Tope Alabi, a popular Nigerian gospel singer, has responded to a controversy surrounding a viral video of her singing. In the video, Alabi can be seen singing in Yoruba and using the phrase ‘Aboru Aboye,’ which is a common greeting among Ifa initiates.

In her song, Alabi referred to herself as ‘ebo,’ meaning sacrifice in English, and sang, “Abiye ni mi, Oruko mi ni yen. Mo de bo, mo ru, mo ye,” which translates to “I am a sacrifice, that’s my name. I am a sacrifice accepted by God, that’s my name.”

These lyrics sparked mixed reactions from her fans and some Christian leaders who questioned her choice of words.

In a recent video, Alabi, who was ministering in a white garment church, clarified that the phrase “Aboru Aboye” is pure Yoruba and is not exclusively used by traditionalists.

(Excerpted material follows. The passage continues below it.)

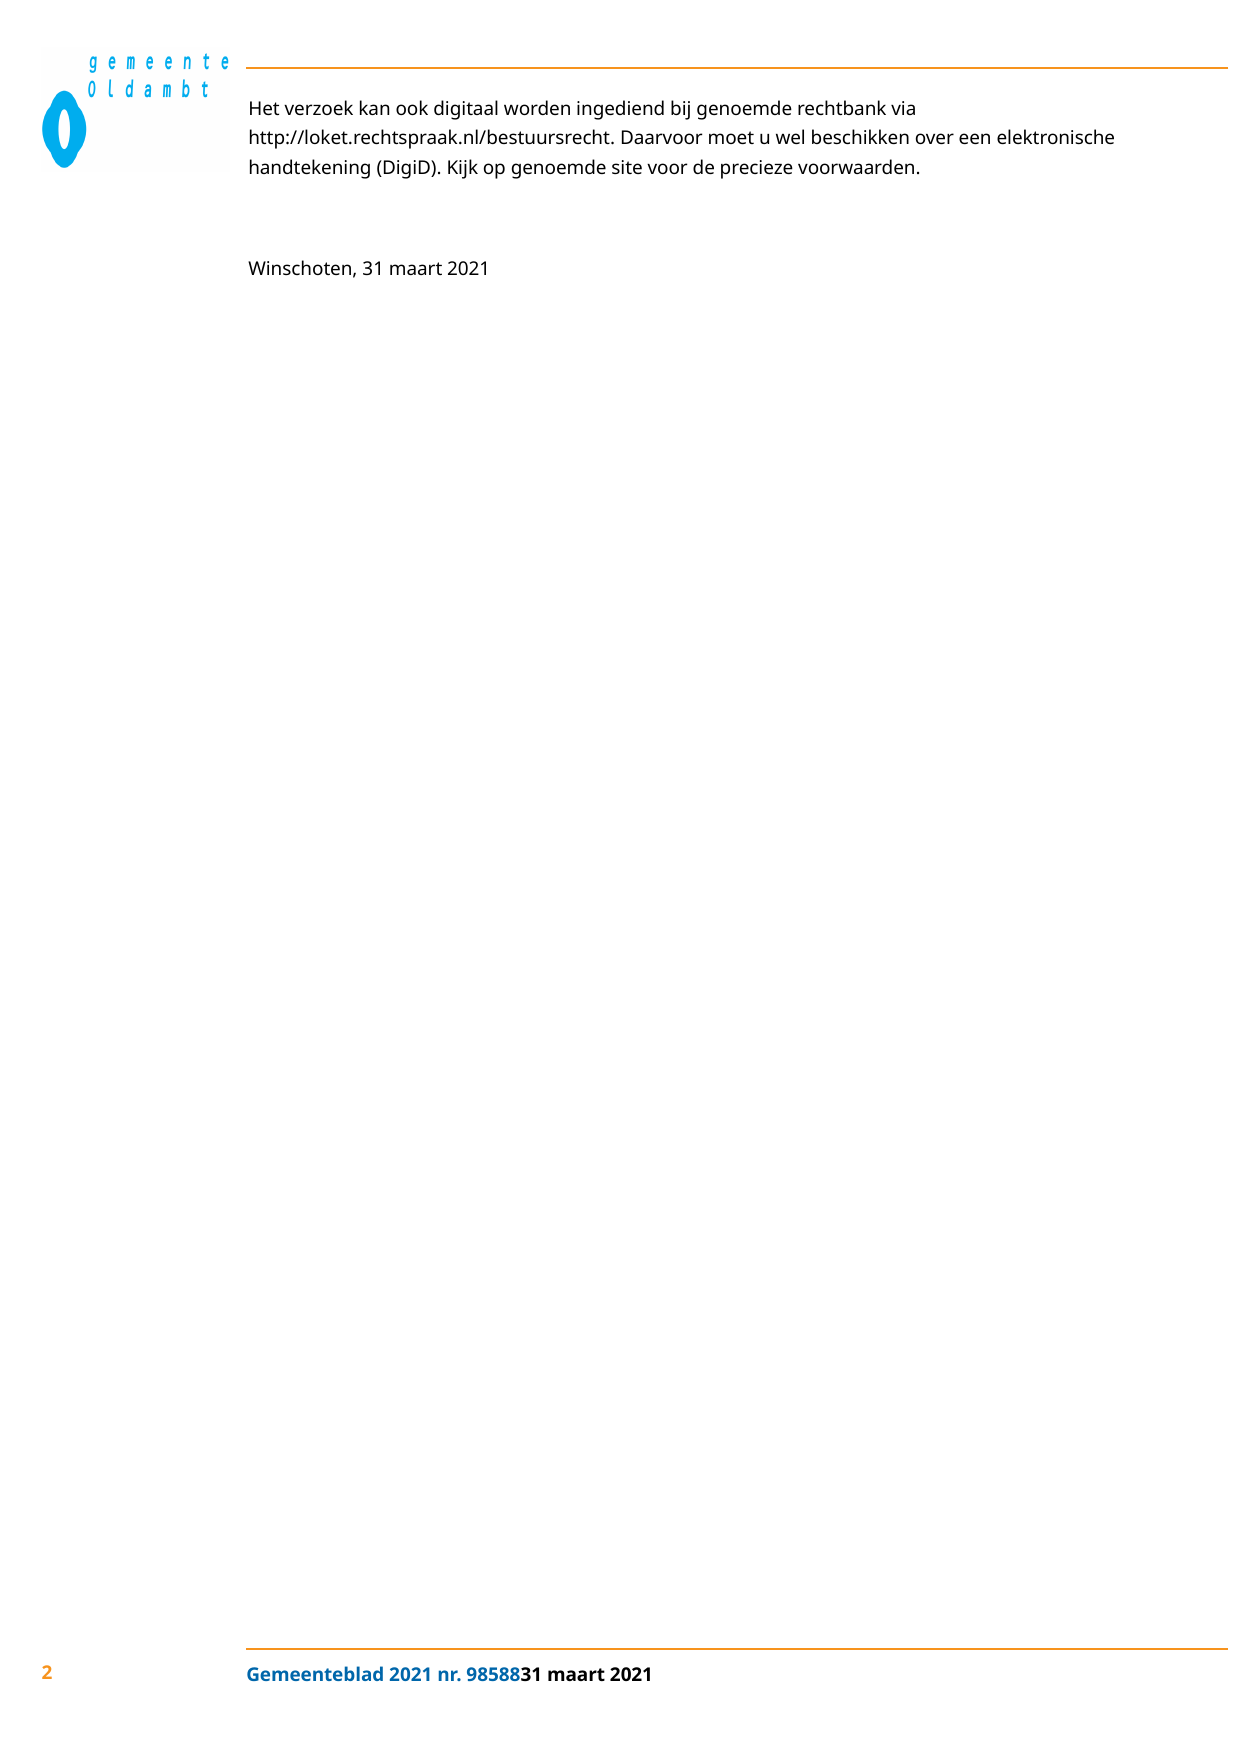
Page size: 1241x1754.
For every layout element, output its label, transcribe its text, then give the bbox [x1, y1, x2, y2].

text Het verzoek kan ook digitaal worden ingediend bij genoemde rechtbank via http://loket.rechtspraak.nl/bestuursrecht. Daarvoor moet u wel beschikken over een elektronische handtekening (DigiD). Kijk op genoemde site voor de precieze voorwaarden. [248, 95, 1152, 180]
text Winschoten, 31 maart 2021 [248, 255, 1152, 281]
picture [41, 47, 231, 172]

She further explained that her usage of the language is a characteristic feature of her as a gospel artist, citing examples from the Bible to support her point.

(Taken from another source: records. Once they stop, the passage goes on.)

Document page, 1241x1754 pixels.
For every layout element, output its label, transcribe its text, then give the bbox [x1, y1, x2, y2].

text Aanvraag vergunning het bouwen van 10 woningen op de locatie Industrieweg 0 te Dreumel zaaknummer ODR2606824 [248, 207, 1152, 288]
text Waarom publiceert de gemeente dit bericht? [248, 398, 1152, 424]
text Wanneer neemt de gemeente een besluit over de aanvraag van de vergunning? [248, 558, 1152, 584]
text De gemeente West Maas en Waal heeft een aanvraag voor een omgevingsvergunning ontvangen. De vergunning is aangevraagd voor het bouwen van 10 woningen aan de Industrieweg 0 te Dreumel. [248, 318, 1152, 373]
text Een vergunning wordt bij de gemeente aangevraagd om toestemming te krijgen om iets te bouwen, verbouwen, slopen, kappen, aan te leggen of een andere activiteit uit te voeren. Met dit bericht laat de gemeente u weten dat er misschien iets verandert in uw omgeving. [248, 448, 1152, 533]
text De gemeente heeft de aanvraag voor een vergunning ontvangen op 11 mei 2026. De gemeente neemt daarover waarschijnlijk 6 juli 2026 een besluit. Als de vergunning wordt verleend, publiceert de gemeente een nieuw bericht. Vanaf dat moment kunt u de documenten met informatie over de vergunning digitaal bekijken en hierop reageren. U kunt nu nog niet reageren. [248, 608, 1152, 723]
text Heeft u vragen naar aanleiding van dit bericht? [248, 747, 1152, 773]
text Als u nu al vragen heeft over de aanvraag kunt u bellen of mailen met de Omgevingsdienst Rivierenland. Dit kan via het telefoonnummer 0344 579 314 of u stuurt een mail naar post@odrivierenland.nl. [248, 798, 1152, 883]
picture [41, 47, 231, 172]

Alabi aimed to provide a deeper understanding of her song and address the concerns raised, emphasizing that her intention is to spread the gospel through her music while embracing her cultural heritage.

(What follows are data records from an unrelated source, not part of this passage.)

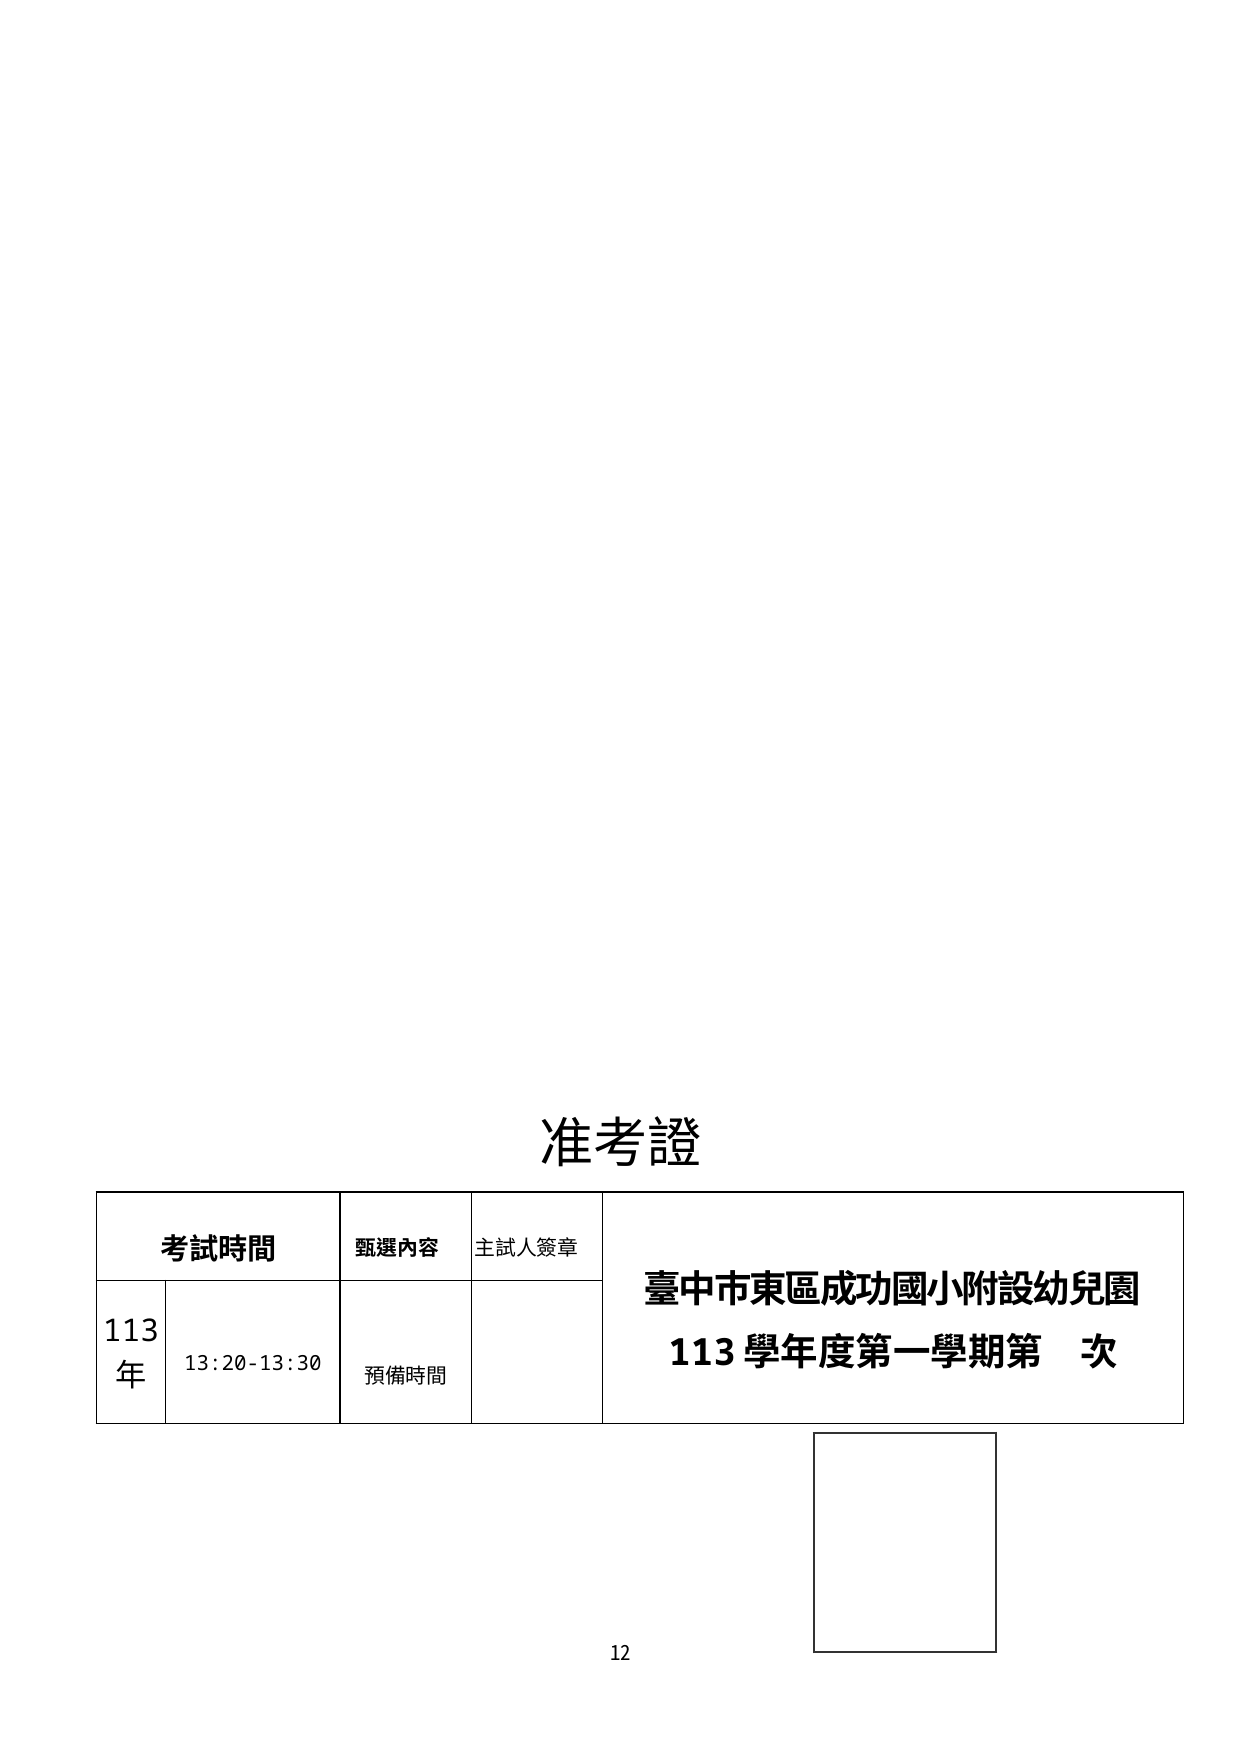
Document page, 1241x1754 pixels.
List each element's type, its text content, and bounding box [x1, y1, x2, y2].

table_cell 113 年 [97, 1281, 165, 1422]
table_header [815, 1434, 995, 1651]
table_header 主試人簽章 [472, 1193, 602, 1279]
table_header 考試時間 [97, 1193, 339, 1279]
table_cell 13:20-13:30 [166, 1281, 339, 1422]
table_header 臺中巿東區成功國小附設幼兒園 113學年度第一學期第 次 代理教師甄選 第 次招考 准考證號碼： 姓 名： [603, 1193, 1183, 1422]
table_cell [472, 1281, 602, 1422]
table_cell 預備時間 [341, 1281, 471, 1422]
table_header 甄選內容 [341, 1193, 471, 1279]
text 准考證 [118, 1066, 1122, 1191]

She said, “It was recorded that David made a sacrifice of faithfulness to God. Why was the word sacrifice not written as the same English word in the Yoruba version of the Bible? It is a Yoruba language. There is no special language for traditionalists. We are all speaking the Yoruba language.

“If some people say they want to use the language in their own style, it is not bad. We have also decided to use it in our own style.”

While reiterating that sacrifices were rendered in the bible, she further queried saying, “Was Abraham’s sacrifice accepted or not? Was it not the same with Isaac?”

In establishing her points with specific reference to a bible passage which is Romans 12:1, she said, “Brethren, by the mercies of God, that you present your bodies a living sacrifice, holy, acceptable unto God, which is your reasonable service. The word ‘acceptable’ is the ‘Aboru’ while ‘living sacrifice’ is Aboye.”